Kseniya Maiseenka's mother, for whom money was collected for SMA treatment, recorded a video appeal asking for help to get her children back
Nina Sankova, mother of three-year-old Kseniya Maiseenka, who suffers from SMA, and three other children, recorded a video appeal asking for help to regain the opportunity to raise and educate them. Simultaneously, the volunteers who published it also posted a text version, which does not completely match the video.
Nina Sankova. Screenshot from video
Earlier, all four of this woman's children were taken away and placed in an orphanage or other families. She admits that she "made a mistake I cannot forgive myself for," and that the realization that her children are not with her now "burns every day."
She explains her behavior, which led to this outcome, by stating that she herself grew up in an orphanage.
"I didn't know parental tenderness, I didn't see my mom hugging my dad or a family gathering at a common table. I grew up without an example of love and simply didn't know how to be a 'proper' mom. I got lost because I never had a map," the text appeal says.
But today, the woman assures, everything has changed: her own past should not determine her children's future, and she doesn't want them to repeat her fate.
"At this moment, I am working, I don't drink, I try to do everything in my power," she says in the video. "And I want to ask you for help to bring my children home, so they can be with me. Yes, I stumbled, I admit it, but I want my children back, I ask you to help me with this."
She herself, as stated in the text appeal, is going through a transformation, working on herself, and doing everything required by law and conscience to prove that she can be a support for them.

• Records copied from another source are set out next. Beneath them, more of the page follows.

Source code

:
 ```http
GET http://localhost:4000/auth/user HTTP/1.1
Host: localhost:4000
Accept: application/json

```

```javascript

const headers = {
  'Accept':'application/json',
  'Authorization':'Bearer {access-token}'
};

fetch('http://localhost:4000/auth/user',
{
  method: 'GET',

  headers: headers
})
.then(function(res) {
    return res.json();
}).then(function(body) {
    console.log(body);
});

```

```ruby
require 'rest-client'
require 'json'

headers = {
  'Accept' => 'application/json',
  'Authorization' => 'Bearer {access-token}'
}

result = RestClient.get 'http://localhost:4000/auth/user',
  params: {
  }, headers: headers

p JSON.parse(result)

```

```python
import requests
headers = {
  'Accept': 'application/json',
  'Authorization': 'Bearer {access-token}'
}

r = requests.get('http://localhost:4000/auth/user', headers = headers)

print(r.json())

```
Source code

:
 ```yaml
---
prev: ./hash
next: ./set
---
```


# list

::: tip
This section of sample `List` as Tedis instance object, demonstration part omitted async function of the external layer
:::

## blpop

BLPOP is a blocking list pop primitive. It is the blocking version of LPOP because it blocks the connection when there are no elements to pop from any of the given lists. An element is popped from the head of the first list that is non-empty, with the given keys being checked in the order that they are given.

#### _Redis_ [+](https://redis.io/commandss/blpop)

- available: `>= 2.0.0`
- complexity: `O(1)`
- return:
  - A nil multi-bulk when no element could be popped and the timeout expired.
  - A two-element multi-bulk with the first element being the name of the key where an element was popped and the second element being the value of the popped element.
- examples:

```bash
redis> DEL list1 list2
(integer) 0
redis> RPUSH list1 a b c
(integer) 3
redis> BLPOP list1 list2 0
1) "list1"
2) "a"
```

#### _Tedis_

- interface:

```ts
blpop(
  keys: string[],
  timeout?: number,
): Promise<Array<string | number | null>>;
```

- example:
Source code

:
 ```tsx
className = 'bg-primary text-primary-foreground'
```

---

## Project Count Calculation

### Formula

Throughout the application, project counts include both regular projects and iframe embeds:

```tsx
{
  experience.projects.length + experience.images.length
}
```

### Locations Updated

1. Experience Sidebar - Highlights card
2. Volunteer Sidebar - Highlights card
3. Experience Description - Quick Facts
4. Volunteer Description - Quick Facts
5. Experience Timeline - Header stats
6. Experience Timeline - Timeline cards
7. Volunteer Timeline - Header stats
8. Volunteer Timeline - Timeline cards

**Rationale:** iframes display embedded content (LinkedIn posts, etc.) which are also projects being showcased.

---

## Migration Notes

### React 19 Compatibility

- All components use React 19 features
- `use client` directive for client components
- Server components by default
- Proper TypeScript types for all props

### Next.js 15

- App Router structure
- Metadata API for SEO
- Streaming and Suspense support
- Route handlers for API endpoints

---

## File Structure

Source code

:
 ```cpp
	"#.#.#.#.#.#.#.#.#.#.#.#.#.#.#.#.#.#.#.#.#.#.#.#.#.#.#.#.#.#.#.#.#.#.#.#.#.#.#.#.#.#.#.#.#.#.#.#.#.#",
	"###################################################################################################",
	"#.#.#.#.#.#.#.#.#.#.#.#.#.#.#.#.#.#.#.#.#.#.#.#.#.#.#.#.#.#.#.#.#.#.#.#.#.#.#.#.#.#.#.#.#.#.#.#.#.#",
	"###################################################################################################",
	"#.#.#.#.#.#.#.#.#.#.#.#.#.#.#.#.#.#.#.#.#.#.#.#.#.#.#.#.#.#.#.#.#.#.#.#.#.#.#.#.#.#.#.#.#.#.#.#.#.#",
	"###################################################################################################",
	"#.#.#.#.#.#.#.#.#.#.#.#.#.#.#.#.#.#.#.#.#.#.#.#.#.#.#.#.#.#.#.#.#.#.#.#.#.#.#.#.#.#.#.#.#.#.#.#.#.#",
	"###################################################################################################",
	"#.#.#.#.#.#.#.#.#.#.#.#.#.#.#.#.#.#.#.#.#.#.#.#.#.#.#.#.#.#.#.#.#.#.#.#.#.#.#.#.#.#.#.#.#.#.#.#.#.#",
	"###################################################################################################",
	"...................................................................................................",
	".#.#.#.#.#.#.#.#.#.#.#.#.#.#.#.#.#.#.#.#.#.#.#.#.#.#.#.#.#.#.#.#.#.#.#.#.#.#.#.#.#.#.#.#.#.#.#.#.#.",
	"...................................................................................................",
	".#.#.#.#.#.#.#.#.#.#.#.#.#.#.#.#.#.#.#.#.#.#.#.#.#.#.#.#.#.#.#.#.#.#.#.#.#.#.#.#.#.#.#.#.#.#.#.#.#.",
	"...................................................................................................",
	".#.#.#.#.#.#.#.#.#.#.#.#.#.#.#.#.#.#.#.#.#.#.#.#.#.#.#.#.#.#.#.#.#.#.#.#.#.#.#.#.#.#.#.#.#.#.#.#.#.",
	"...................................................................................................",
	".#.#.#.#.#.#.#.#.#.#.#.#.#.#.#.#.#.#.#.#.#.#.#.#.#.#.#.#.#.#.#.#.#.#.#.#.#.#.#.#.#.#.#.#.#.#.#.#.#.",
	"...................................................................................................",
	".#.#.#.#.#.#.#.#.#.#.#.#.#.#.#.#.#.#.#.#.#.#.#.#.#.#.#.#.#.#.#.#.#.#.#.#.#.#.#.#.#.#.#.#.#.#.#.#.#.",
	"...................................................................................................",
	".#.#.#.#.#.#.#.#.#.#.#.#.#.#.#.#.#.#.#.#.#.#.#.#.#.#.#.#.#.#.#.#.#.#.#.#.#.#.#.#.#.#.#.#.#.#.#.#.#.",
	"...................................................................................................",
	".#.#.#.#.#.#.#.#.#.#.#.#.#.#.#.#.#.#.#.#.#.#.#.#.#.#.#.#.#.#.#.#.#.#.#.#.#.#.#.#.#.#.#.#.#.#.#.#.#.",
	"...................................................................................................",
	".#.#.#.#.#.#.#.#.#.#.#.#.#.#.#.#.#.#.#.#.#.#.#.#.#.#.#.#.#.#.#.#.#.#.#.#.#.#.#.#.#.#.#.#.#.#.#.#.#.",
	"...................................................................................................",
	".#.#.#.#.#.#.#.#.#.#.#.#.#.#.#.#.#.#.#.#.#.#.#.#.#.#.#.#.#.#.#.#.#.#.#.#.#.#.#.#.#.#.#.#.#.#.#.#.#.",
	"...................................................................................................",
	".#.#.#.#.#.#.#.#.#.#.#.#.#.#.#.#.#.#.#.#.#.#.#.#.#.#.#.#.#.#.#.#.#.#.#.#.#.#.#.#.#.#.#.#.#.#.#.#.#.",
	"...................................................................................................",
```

"I never abandoned my children and never will," Nina Sankova assures in the video. "I will try to become a good mother and an example for my children."
She promises to do everything she is told and follow all recommendations.
According to the Ministry of Health, as of April 14, 2026, all of Nina Sankova's children had the status of "child left without parental care until the causes that led to their recognition as needing state protection are eliminated." On April 24, volunteers learned from guardianship authorities that officials had filed documents in court to deprive Nina of her parental rights.
Kseniya Maiseenka, Nina Sankova's three-year-old daughter, was diagnosed with type 2 spinal muscular atrophy (SMA) — a severe genetic disease requiring expensive treatment. Thanks to a rapid fundraising effort involving ordinary Belarusians, organizations, and foundations, nearly two million dollars — an amount sufficient for a costly injection — was collected for her treatment.
But then it became known that it was not yet possible to administer the injection to Kseniya. But now doctors are giving hope again.